Year of Programs and Activities Take Place Throughout the 2018-19 Academic Year

Year of Indigenous Peoples of the Americas” is the focus of this year’s collegewide cultural initiative.

The SUNY Empire State College Year of Cultural Initiative Steering Committee selected the college's second "Year of" theme focusing on the Indigenous Peoples of the Americas.

The “Year of Indigenous Peoples of the Americas” theme includes Indigenous/Native populations across the Americas, including First Nations and Communities in North, Central and South America, as well as the Caribbean.

Programs and activities associated with this year’s theme will take place throughout the 2018-19 academic year.

For the first time, the college offered a virtual residency, “Indigenous Peoples of the Americas Virtual Residency.”

“What’s really neat about this new virtual residency model is that this will be the first time where we have undergraduate, graduate and international education students represented in a single residency experience,” said Division of Social and Behavioral Sciences Associate Professor Rhianna Rogers, who also coordinates interdisciplinary and multidisciplinary studies for the college. “Students are going to be able to see each other, engage with each other, ask each other questions, develop cross-cultural and global competencies from their joint experience and, at the same time, examine course content on top of it.”

Typically, SUNY Empire residencies have a face-to-face learning component and, often, a blend of online and face-to-face learning.

The Indigenous Peoples virtual residency offers online courses and, in place of an onsite meeting, students will meet online on specific dates for joint discussions and attend a virtual keynote speech by Roberto Mukaro Borrero, of Puerto Rico. He is a cacique, or chief, of the Taino, a group of people indigenous to the Caribbean, and a U.N. International Indian Council member.
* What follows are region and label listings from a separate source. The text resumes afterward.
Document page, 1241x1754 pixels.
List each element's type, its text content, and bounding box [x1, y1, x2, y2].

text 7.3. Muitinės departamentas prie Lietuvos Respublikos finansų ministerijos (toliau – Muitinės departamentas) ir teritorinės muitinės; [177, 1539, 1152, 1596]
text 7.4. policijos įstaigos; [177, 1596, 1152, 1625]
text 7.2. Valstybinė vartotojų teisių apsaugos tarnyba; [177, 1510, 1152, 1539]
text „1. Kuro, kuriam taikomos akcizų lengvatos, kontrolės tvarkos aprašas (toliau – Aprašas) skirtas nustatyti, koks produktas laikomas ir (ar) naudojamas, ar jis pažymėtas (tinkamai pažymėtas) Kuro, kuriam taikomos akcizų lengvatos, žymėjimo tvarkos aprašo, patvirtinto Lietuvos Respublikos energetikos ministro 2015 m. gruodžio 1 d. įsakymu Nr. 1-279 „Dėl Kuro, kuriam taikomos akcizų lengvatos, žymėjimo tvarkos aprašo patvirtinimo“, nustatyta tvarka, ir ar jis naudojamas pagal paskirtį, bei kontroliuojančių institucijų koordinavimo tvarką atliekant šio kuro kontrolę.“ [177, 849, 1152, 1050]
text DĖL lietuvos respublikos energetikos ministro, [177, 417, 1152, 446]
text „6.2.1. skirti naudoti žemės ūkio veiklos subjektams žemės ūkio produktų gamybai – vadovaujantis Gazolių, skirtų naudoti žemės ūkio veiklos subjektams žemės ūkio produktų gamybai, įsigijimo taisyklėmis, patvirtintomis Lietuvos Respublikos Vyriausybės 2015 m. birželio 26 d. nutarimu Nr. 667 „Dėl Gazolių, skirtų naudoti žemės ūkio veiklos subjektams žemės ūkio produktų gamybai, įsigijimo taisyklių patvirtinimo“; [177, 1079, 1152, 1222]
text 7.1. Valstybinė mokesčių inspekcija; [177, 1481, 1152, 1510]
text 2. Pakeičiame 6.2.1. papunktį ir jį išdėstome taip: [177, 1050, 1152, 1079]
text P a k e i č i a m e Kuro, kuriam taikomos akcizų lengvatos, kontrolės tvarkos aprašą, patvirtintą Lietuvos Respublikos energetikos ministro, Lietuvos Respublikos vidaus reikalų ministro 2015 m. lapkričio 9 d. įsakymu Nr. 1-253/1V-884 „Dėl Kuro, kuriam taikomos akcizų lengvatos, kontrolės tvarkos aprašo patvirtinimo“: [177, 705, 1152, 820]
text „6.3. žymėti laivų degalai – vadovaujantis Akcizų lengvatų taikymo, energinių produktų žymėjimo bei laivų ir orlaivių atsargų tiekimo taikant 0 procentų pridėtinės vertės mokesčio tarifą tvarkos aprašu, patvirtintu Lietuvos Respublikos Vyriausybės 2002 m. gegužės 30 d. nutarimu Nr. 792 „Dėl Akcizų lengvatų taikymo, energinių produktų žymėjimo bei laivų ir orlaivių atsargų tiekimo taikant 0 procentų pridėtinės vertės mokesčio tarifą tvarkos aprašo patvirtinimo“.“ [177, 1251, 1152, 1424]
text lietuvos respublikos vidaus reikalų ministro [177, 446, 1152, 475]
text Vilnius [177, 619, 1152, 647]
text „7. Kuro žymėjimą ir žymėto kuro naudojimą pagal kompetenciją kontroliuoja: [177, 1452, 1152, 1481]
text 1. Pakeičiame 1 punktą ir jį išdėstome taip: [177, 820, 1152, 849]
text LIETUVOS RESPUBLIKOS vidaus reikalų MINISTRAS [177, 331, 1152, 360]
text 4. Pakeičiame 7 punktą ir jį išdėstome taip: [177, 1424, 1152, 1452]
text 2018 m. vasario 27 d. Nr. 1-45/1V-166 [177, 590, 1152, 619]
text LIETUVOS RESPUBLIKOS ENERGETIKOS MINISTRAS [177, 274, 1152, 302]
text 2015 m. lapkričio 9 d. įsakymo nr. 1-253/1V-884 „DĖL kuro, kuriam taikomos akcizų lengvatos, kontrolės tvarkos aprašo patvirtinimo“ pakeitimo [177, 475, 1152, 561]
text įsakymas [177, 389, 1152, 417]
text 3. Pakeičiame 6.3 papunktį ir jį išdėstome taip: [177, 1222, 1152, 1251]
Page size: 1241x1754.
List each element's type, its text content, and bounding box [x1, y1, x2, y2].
Borrero will speak on the state of indigenous education.

Also for the first time, undergraduate, graduate and international students will come together in one collaborative virtual environment to learn about a topic.

Students have registered for one of the following:

  • Undergraduate course: “First Peoples of North America (INDG 3015).”
  • Undergraduate course: “Native North American History and Art (ARTS 4055).”
  • Graduate course: “Colonization and Resistance (LACS 6996);” undergraduate students may register for this course.
  • Graduate course: “Introduction to Critical Pedagogy (CURI 6005).”